- **Required work**
Each line in the data must be reproduced as written, except for any picture.

### Exercise inputs

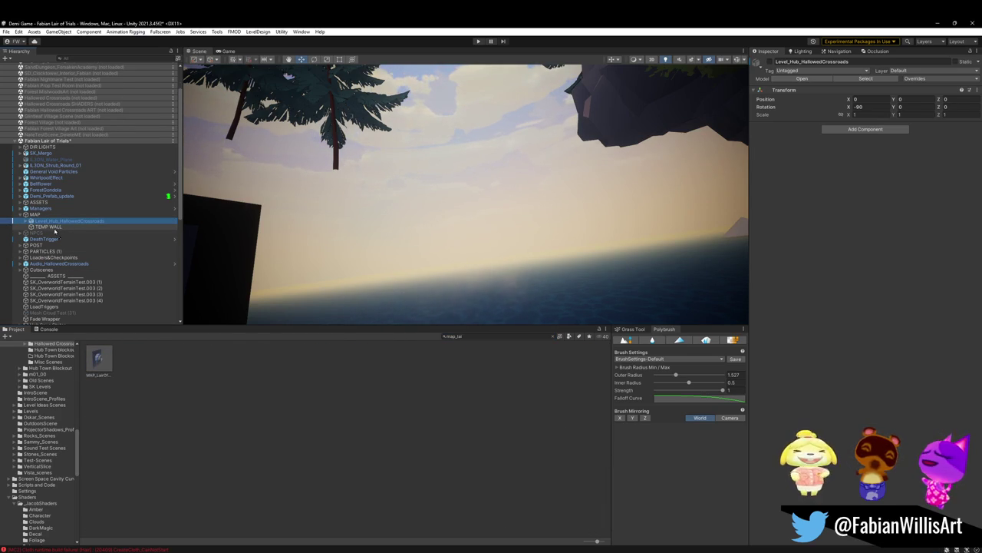
drag(55, 231, 102, 228)
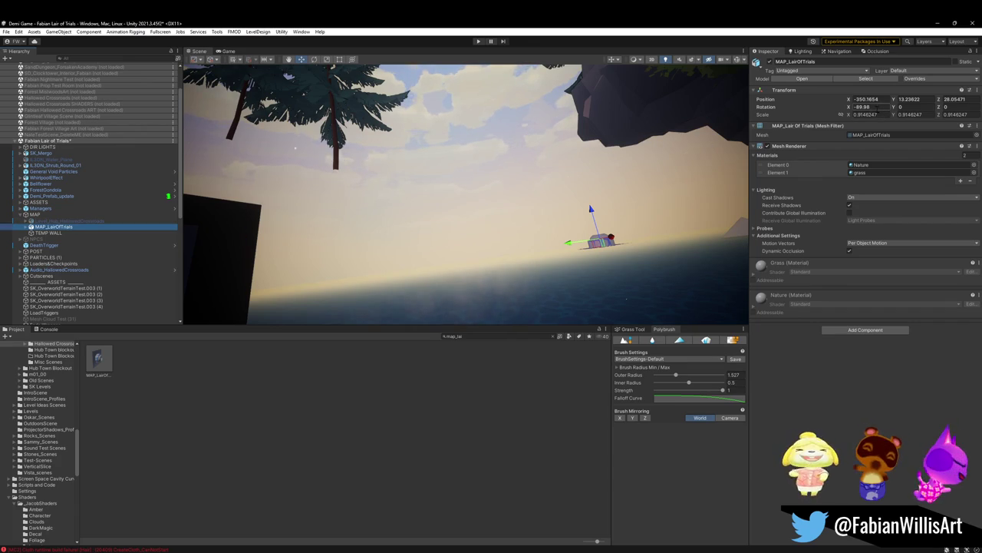
click(866, 99)
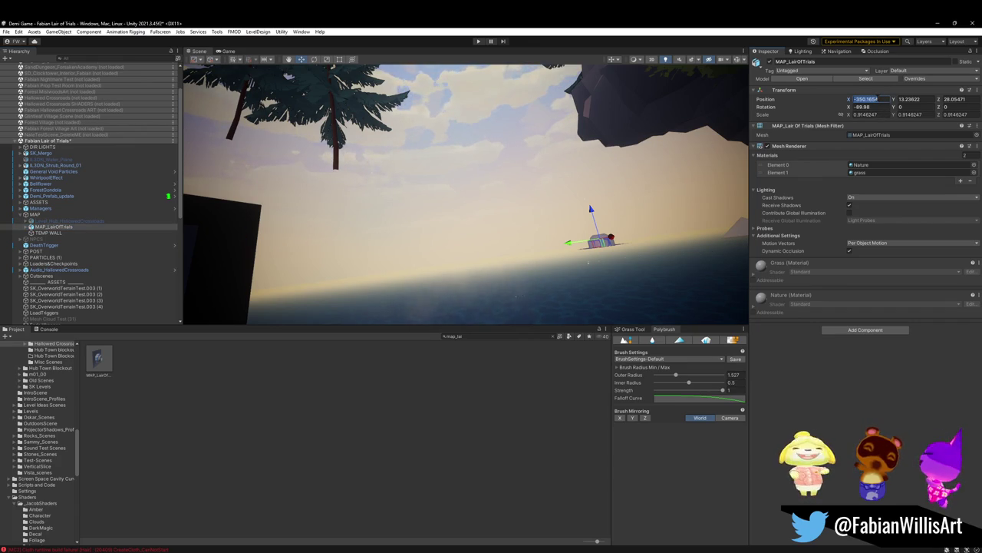
text(0)
key(Tab)
text(0)
key(Tab)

######

- **Reply to the task**
drag(55, 231, 102, 228)
click(866, 99)
text(0)
key(Tab)
text(0)
key(Tab)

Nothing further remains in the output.